Annette bears a heart for the whole Church. We suffer a painful divide between my Catholicism and her Evangelicalism. Yet the tension we face, a microcosm of the deeply divided Church out there, is honest and bridged only by Jesus who helps us keep the wound clean and our love strong. Though my move to the Roman Catholic Church hurt her, she does not blame the Catholic Church for my choice. In truth, she advocates without shadow for Rome. She just wishes I wasn’t Catholic! Our divide levels us, keeps us close to Jesus, and disinclined to church bash.

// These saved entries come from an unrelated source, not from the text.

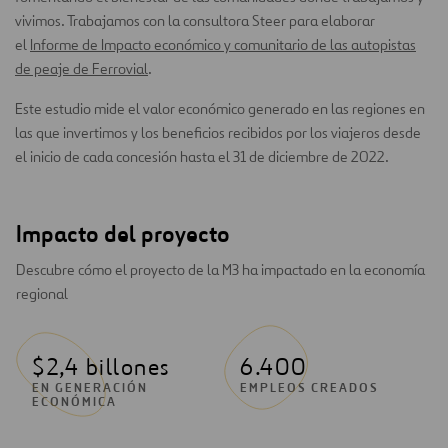
vivimos. Trabajamos con la consultora Steer para elaborar
el
Informe de Impacto económico y comunitario de las autopistas
de peaje de Ferrovial
.
Este estudio mide el valor económico generado en las regiones en
las que invertimos y los beneficios recibidos por los viajeros desde
el inicio de cada concesión hasta el 31 de diciembre de 2022.
Impacto del proyecto
Descubre cómo el proyecto de la M3 ha impactado en la economía
regional
$2,4 billones
6.400
EN GENERACIÓN
EMPLEOS CREADOS
ECONÓMICA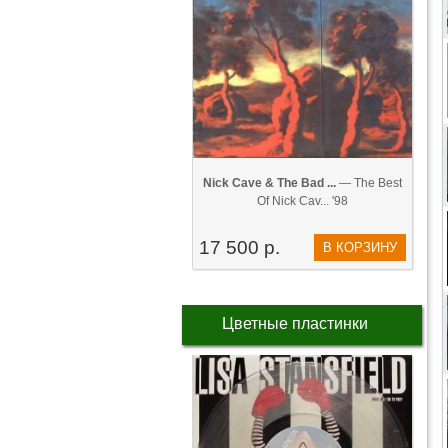
Nick Cave & The Bad ...
— The Best
Of Nick Cav... '98
17 500 р.
В КОРЗИНУ
Цветные пластинки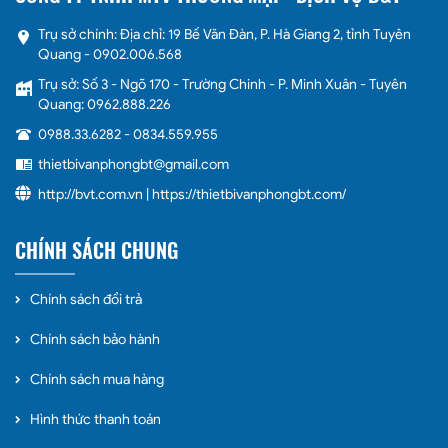
Trụ sở chính: Địa chỉ: 19 Bế Văn Đàn, P. Hà Giang 2, tỉnh Tuyên
Quang - 0902.006.568
Trụ sở: Số 3 - Ngõ 170 - Trường Chinh - P. Minh Xuân - Tuyên
Quang: 0962.888.226
0988.33.6282
-
0834.559.955
thietbivanphongbt@gmail.com
http://bvt.com.vn | https://thietbivanphongbt.com/
CHÍNH SÁCH CHUNG
Chính sách đổi trả
Chính sách bảo hành
Chính sách mua hàng
Hình thức thanh toán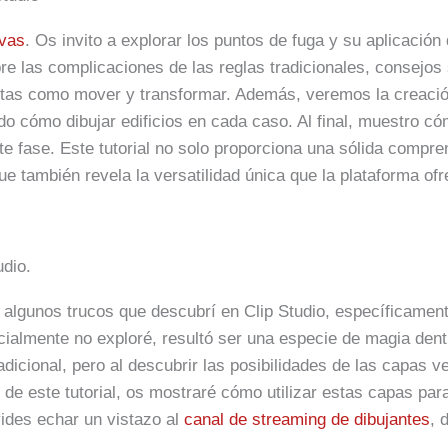
ivas
. Os invito a explorar los puntos de fuga y su aplicació
obre las complicaciones de las reglas tradicionales, consejo
tas como mover y transformar. Además, veremos la creació
do cómo dibujar edificios en cada caso. Al final, muestro cóm
nte fase. Este tutorial no solo proporciona una sólida compr
ue también revela la versatilidad única que la plataforma ofre
udio.
r algunos trucos que descubrí en Clip Studio, específicamen
cialmente no exploré, resultó ser una especie de magia dentr
icional, pero al descubrir las posibilidades de las capas v
de este tutorial, os mostraré cómo utilizar estas capas para
vides echar un vistazo al
canal de streaming de dibujantes
, 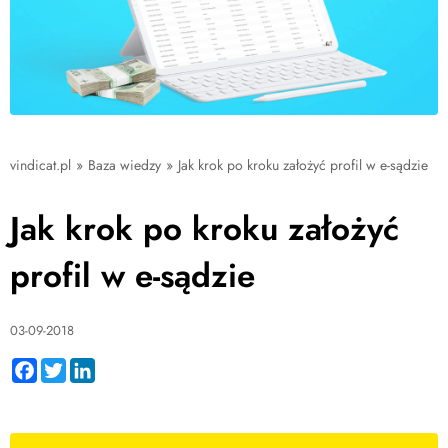
vindicat.pl
»
Baza wiedzy
»
Jak krok po kroku założyć profil w e-sądzie
Jak krok po kroku założyć
profil w e-sądzie
03-09-2018
Facebook
Twitter
LinkedIn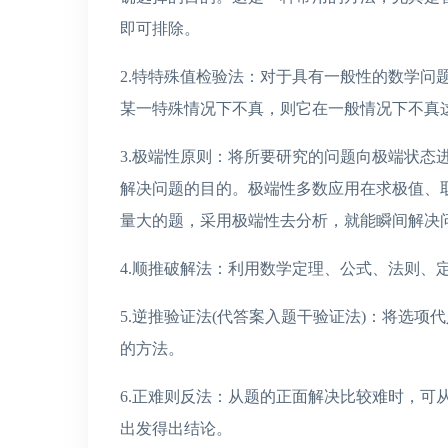
即可排除。
2.特特殊值检验法：对于具有一般性的数学问
某一特殊情况下不真，则它在一般情况下不真
3.极端性原则：将所要研究的问题向极端状态
解决问题的目的。极端性多数应用在求极值、
量大的题，采用极端性去分析，就能瞬间解决
4.顺推破解法：利用数学定理、公式、法则、
5.逆推验证法(代答案入题干验证法)：将选
的方法。
6.正难则反法：从题的正面解决比较难时，可
出发得出结论。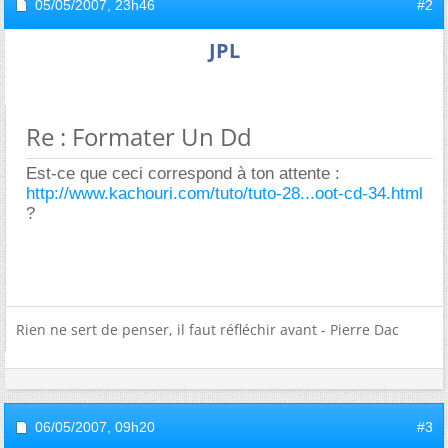
05/05/2007,
23h46
#2
JPL
Re : Formater Un Dd
Est-ce que ceci correspond à ton attente :
http://www.kachouri.com/tuto/tuto-28...oot-cd-34.html
?
Rien ne sert de penser, il faut réfléchir avant - Pierre Dac
06/05/2007,
09h20
#3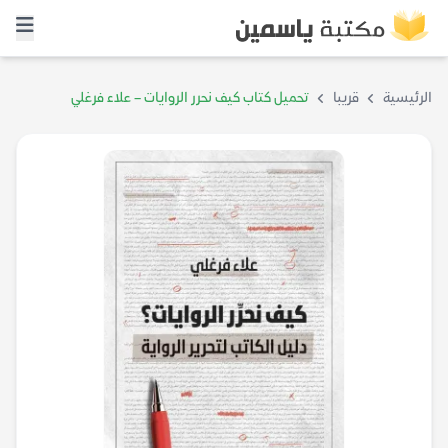
الرئيسية
قريبا
تحميل كتاب كيف نحرر الروايات – علاء فرغلي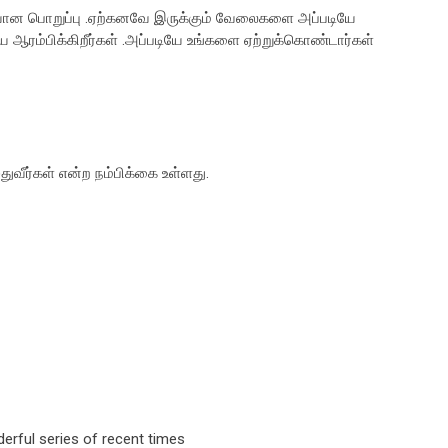
யான பொறுப்பு .ஏற்கனவே இருக்கும் வேலைகளை அப்படியே
 ஆரம்பிக்கிறீர்கள் .அப்படியே உங்களை ஏற்றுக்கொண்டார்கள்
துவீர்கள் என்ற நம்பிக்கை உள்ளது.
derful series of recent times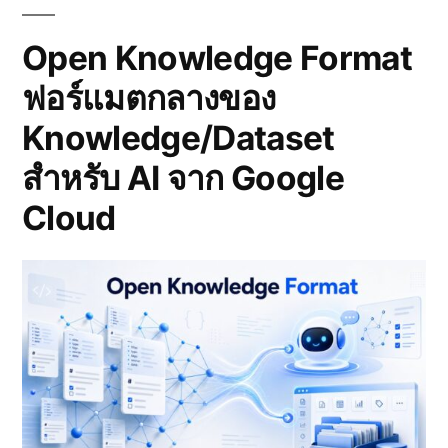
หินปูน
หลาน:
ป่า
และ
ฝน
Open Knowledge Format
แพ
หินปูน
ฟอร์แมตกลางของ
และ
กลาง
แพ
ทะเลสาบ
Knowledge/Dataset
กลาง
สุราษฎร์ธานี”
ทะเลสาบ
สำหรับ AI จาก Google
สุราษฎร์ธานี
Cloud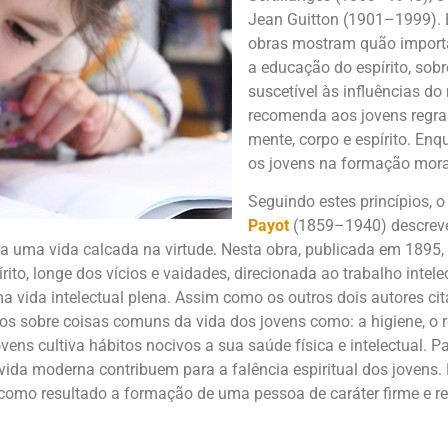
Jean Guitton (1901–1999). 
obras mostram quão importan
a educação do espírito, sobr
suscetível às influências do
recomenda aos jovens regr
mente, corpo e espírito. Enq
os jovens na formação moral
Seguindo estes princípios, 
Payot
(1859–1940) descreve
a uma vida calcada na virtude. Nesta obra, publicada em 1895,
rito, longe dos vícios e vaidades, direcionada ao trabalho intel
ma vida intelectual plena. Assim como os outros dois autores cit
los sobre coisas comuns da vida dos jovens como: a higiene, o 
ovens cultiva hábitos nocivos a sua saúde física e intelectual. P
ida moderna contribuem para a falência espiritual dos jovens. 
 como resultado a formação de uma pessoa de caráter firme e re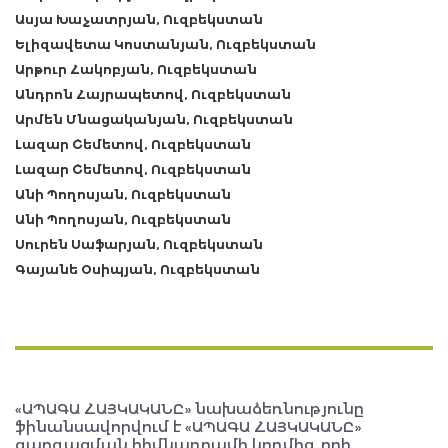
Ասյա Խաչատրյան, Ուզբեկստան
Ելիզավետա Կոստանյան, Ուզբեկստան
Արթուր Հակոբյան, Ուզբեկստան
Անդրոն Հայրապետով, Ուզբեկստան
Արմեն Մնացականյան, Ուզբեկստան
Լազար Շեմետով, Ուզբեկստան
Լազար Շեմետով, Ուզբեկստան
Անի Պողոսյան, Ուզբեկստան
Անի Պողոսյան, Ուզբեկստան
Սուրեն Սաֆարյան, Ուզբեկստան
Գայանե Օսիպյան, Ուզբեկստան
«ԱՊԱԳԱ ՀԱՅԿԱԿԱՆԸ» նախաձեռնությունը
ֆինանսավորվում է «ԱՊԱԳԱ ՀԱՅԿԱԿԱՆԸ»
զարգացման հիմնադրամի կողմից, որի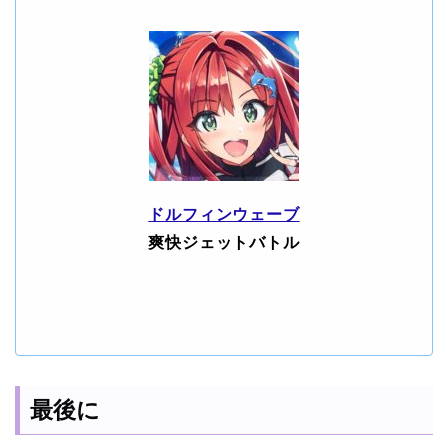
ドルフィンウェーブ
爽快ジェットバトル
最後に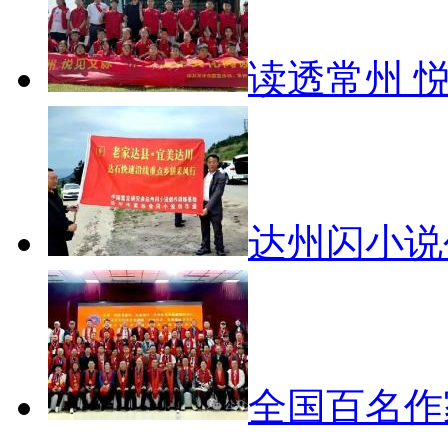
读透常州 
达州闪小
全国百名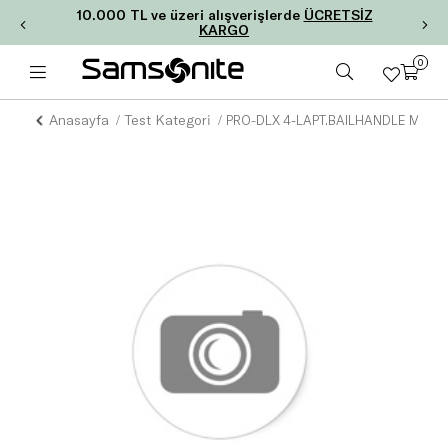
10.000 TL ve üzeri alışverişlerde
ÜCRETSİZ
KARGO
0
Anasayfa
Test Kategori
PRO-DLX 4-LAPT.BAILHANDLE M 16''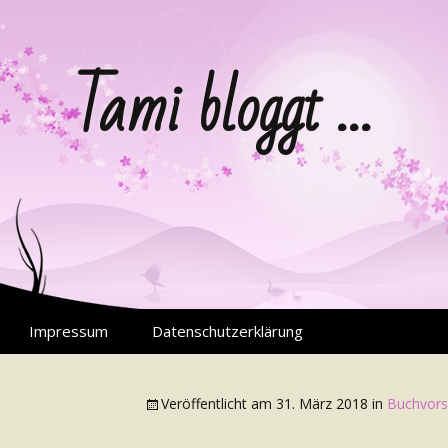
Tami bloggt …
Impressum
Datenschutzerklärung
Veröffentlicht am
31. März 2018
in
Buchvorst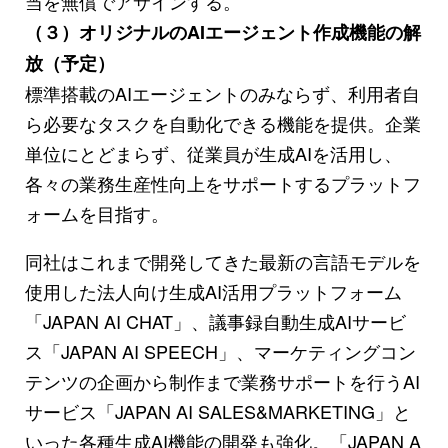
当を無償でアサインする。
（３）オリジナルのAIエージェント作成機能の解
放（予定）
標準搭載のAIエージェントのみならず、利用者自
ら必要なタスクを自動化できる機能を提供。企業
単位にとどまらず、従業員が生成AIを活用し、
各々の業務生産性向上をサポートするプラットフ
ォームを目指す。
同社はこれまで開発してきた最新の言語モデルを
使用した法人向け生成AI活用プラットフォーム
「JAPAN AI CHAT」、議事録自動生成AIサービ
ス「JAPAN AI SPEECH」、マーケティングコン
テンツの企画から制作まで業務サポートを行うAI
サービス「JAPAN AI SALES&MARKETING」と
いった各種生成AI機能の開発も強化。「JAPAN A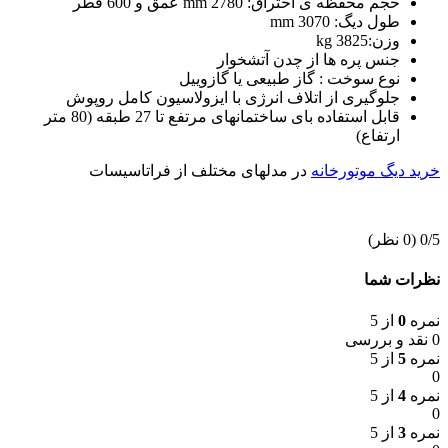
حجم محفظه ی احتراق: 2780 mm عمق و 600 قطر
طول دیگ: 3070 mm
وزن:3825 kg
جنس پره ها از چدن آتشخوار
نوع سوخت : گاز طبیعی یا گازوییل
جلوگیری از اتلاف انرژی با ایزولاسیون کامل روپوش
قابل استفاده بای ساختمانهای مرتفع تا 27 طبقه (80 متر
ارتفاع)
خرید دیگ موتورخانه
در مدلهای مختلف از فراتاسیسات
‫0/5
‫(0 نظر)
نظرات شما
نمره
0
از 5
0 نقد و بررسی
نمره
5
از 5
0
نمره
4
از 5
0
نمره
3
از 5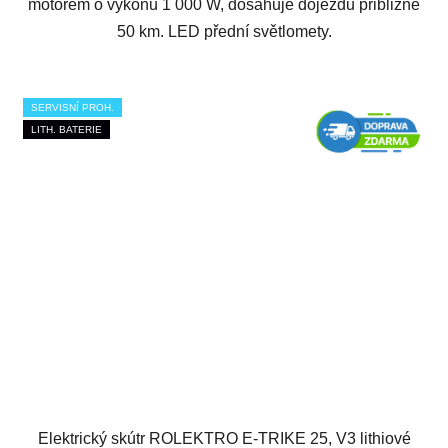
motorem o výkonu 1 000 W, dosahuje dojezdu přibližně
50 km. LED přední světlomety.
SERVISNÍ PROH.
LITH. BATERIE
Elektrický skútr ROLEKTRO E-TRIKE 25, V3 lithiové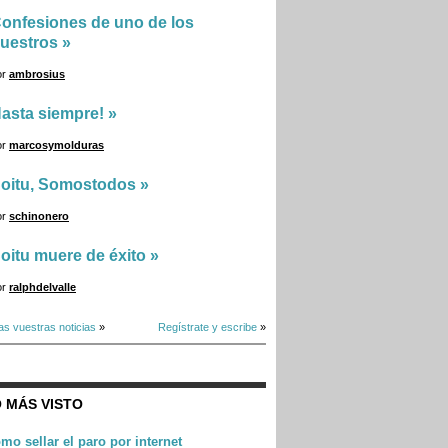
onfesiones de uno de los
uestros
»
or
ambrosius
asta siempre!
»
or
marcosymolduras
oitu, Somostodos
»
or
schinonero
oitu muere de éxito
»
or
ralphdelvalle
as vuestras noticias
»
Regístrate y escribe
»
 MÁS VISTO
mo sellar el paro por internet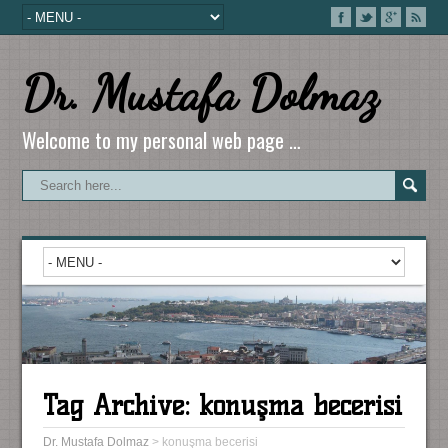
Dr. Mustafa Dolmaz
Welcome to my personal web page …
Tag Archive:
konuşma becerisi
Dr. Mustafa Dolmaz
>
konuşma becerisi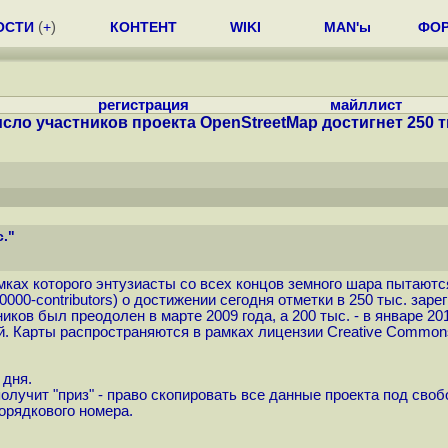
ОСТИ
(
+
)
КОНТЕНТ
WIKI
MAN'ы
ФО
регистрация
майллист
сло участников проекта OpenStreetMap достигнет 250 т
."
рамках которого энтузиасты со всех концов земного шара пытаю
50000-contributors
) о достижении сегодня отметки в 250 тыс. зар
иков был преодолен в марте 2009 года, а 200 тыс. - в январе 2
. Карты распространяются в рамках лицензии Creative Commons At
 дня.
олучит "приз" - право скопировать все данные проекта под своб
орядкового номера.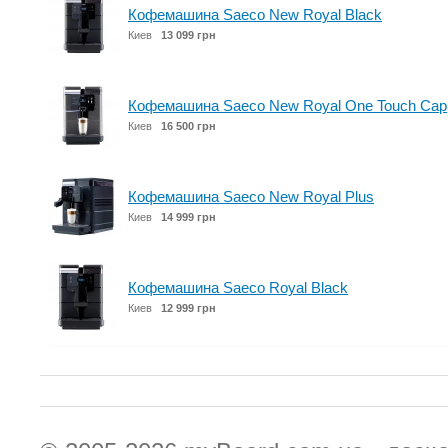
Кофемашина Saeco New Royal Black
Киев
13 099 грн
Кофемашина Saeco New Royal One Touch Cap
Киев
16 500 грн
Кофемашина Saeco New Royal Plus
Киев
14 999 грн
Кофемашина Saeco Royal Black
Киев
12 999 грн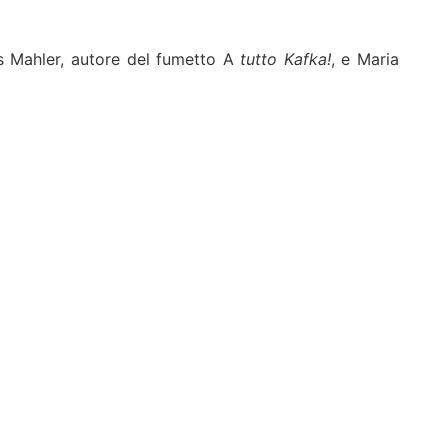
as Mahler, autore del fumetto A
tutto Kafka!
, e Maria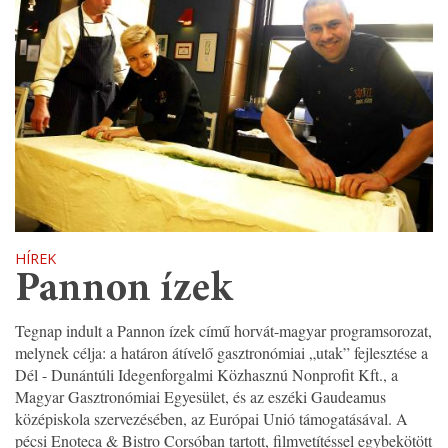
HÍREK
Pannon ízek
Tegnap indult a Pannon ízek című horvát-magyar programsorozat,
melynek célja: a határon átívelő gasztronómiai „utak” fejlesztése a
Dél - Dunántúli Idegenforgalmi Közhasznú Nonprofit Kft., a
Magyar Gasztronómiai Egyesület, és az eszéki Gaudeamus
középiskola szervezésében, az Európai Unió támogatásával. A
pécsi Enoteca & Bistro Corsóban tartott, filmvetítéssel egybekötött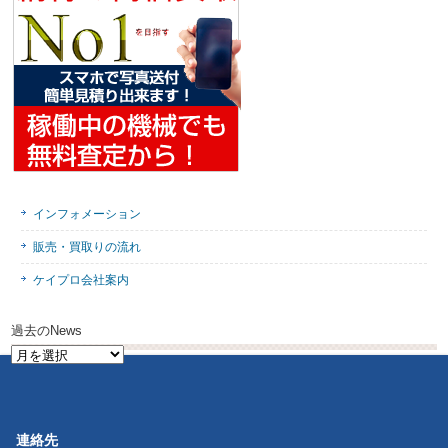
インフォメーション
販売・買取りの流れ
ケイプロ会社案内
過去のNews
過
去
の
News
連絡先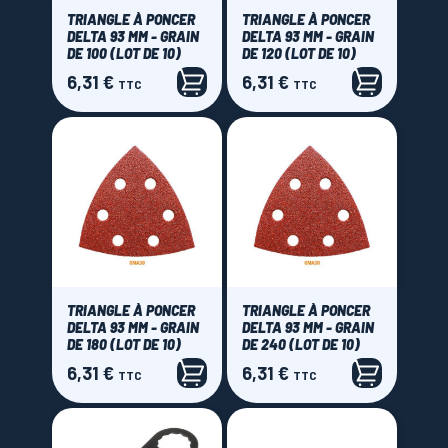
TRIANGLE À PONCER
TRIANGLE À PONCER
DELTA 93 MM - GRAIN
DELTA 93 MM - GRAIN
DE 100 (LOT DE 10)
DE 120 (LOT DE 10)
6,31 €
6,31 €
Prix
Prix
TTC
TTC
TRIANGLE À PONCER
TRIANGLE À PONCER
DELTA 93 MM - GRAIN
DELTA 93 MM - GRAIN
DE 180 (LOT DE 10)
DE 240 (LOT DE 10)
6,31 €
6,31 €
Prix
Prix
TTC
TTC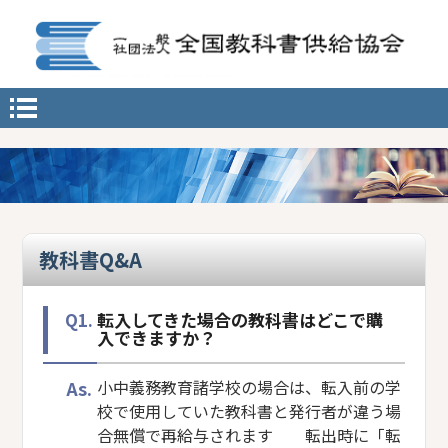
教科書Q&A
Q1.
転入してきた場合の教科書はどこで購
入できますか？
As.
小中義務教育諸学校の場合は、転入前の学
校で使用していた教科書と発行者が違う場
合無償で再給与されます 転出時に「転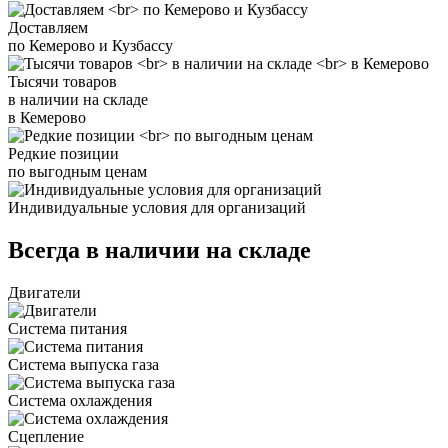
Доставляем
по Кемерово и Кузбассу
Тысячи товаров
в наличии на складе
в Кемерово
Редкие позиции
по выгодным ценам
Индивидуальные условия для организаций
Всегда в наличии на складе
Двигатели
Система питания
Система выпуска газа
Система охлаждения
Сцепление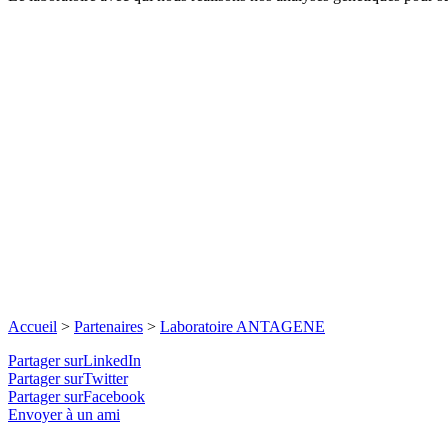
Accueil
>
Partenaires
>
Laboratoire ANTAGENE
Partager surLinkedIn
Partager surTwitter
Partager surFacebook
Envoyer à un ami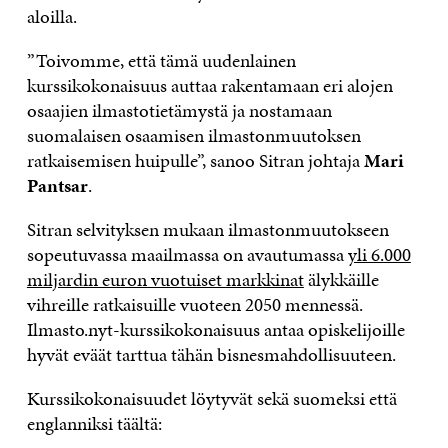
aloilla.
”Toivomme, että tämä uudenlainen
kurssikokonaisuus auttaa rakentamaan eri alojen
osaajien ilmastotietämystä ja nostamaan
suomalaisen osaamisen ilmastonmuutoksen
ratkaisemisen huipulle”, sanoo Sitran johtaja
Mari
Pantsar
.
Sitran selvityksen mukaan ilmastonmuutokseen
sopeutuvassa maailmassa on avautumassa
yli 6.000
miljardin euron vuotuiset markkinat
älykkäille
vihreille ratkaisuille vuoteen 2050 mennessä.
Ilmasto.nyt-kurssikokonaisuus antaa opiskelijoille
hyvät eväät tarttua tähän bisnesmahdollisuuteen.
Kurssikokonaisuudet löytyvät sekä suomeksi että
englanniksi täältä:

Finally, Annette is shaped by a primary relationship, with me. And I her. Given the international nature of our mission from the start, which has separated us roughly 25% of the time for over 35 years, she has learned an unusual mix of personal autonomy and reliance upon me. It has not been easy for her. Grace has prevailed. Faithfulness has prevailed. We look back on over 40 years of Kingdom advance together and we see each other’s kind face in every post card. I witness Jesus in every photo, every season. For each season was dedicated to Him and experienced with each other. Amazing. One person shaped my life more than any other. Hers. At 65, never lovelier.